**WHAT YOU HAVE TO DO**.
Rewrite the lines of all the records below, swapping "value" for "amount" everywhere it appears and keeping all other text the same. Omit the pictures from your output.

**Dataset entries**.
--- START ---

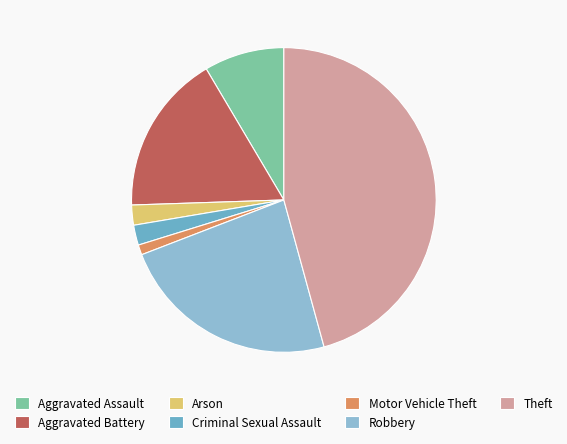

Count the number of slices in the pie.

7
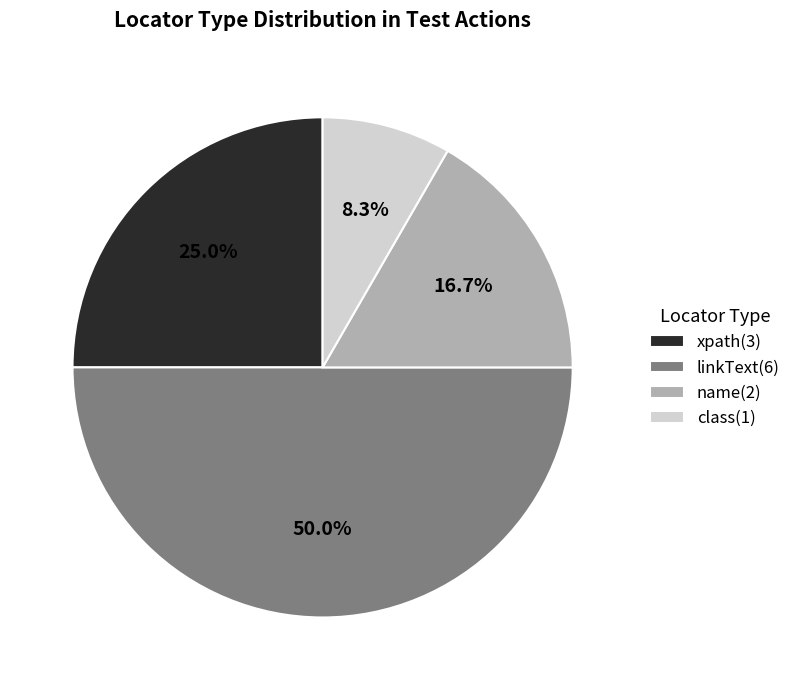

Rank the categories by value from lowest to highest.

class, name, xpath, linkText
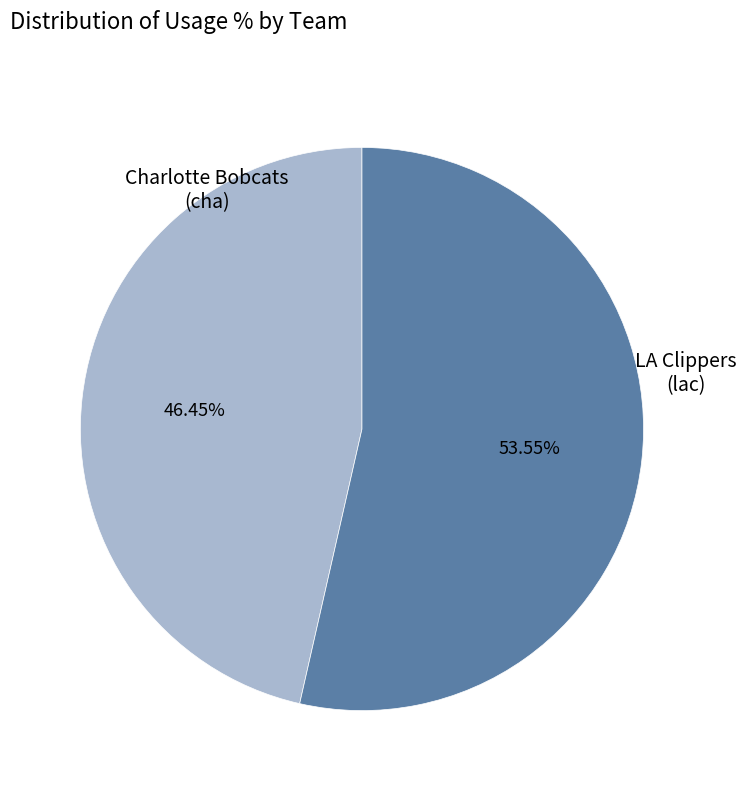

Does any single category account for the majority?

Yes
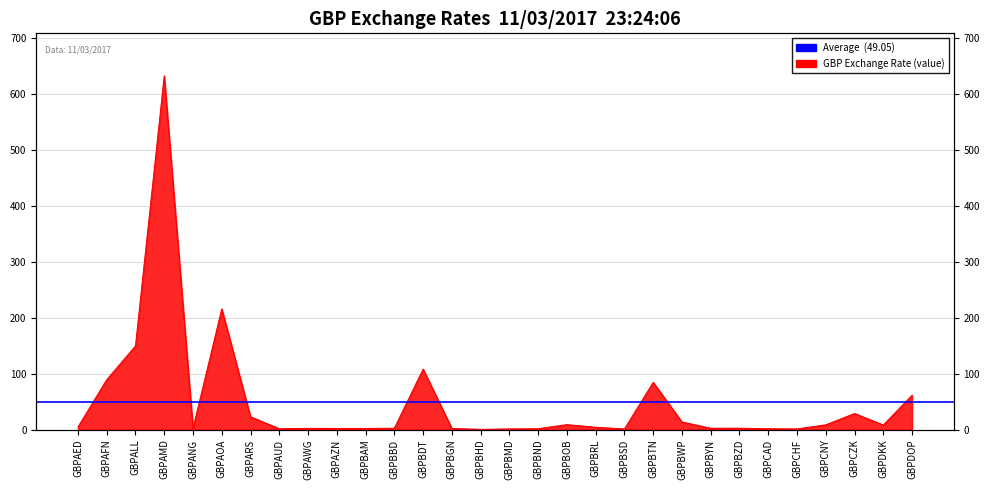

At which category does the chart reach its minimum across all series?

GBPBHD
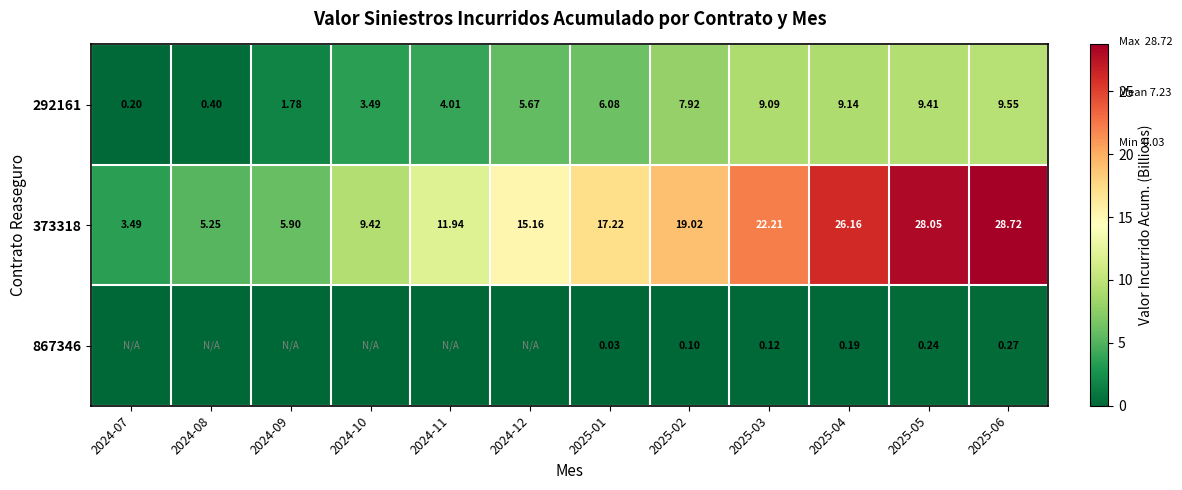

Is the value of 867346 at 2025-04 greater than the value of 292161 at 2025-01?

No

--- END ---

**RESPONSE TO THE TASK**.
Count the number of slices in the pie.

7

Rank the categories by amount from lowest to highest.

class, name, xpath, linkText

Does any single category account for the majority?

Yes

At which category does the chart reach its minimum across all series?

GBPBHD

Is the amount of 867346 at 2025-04 greater than the amount of 292161 at 2025-01?

No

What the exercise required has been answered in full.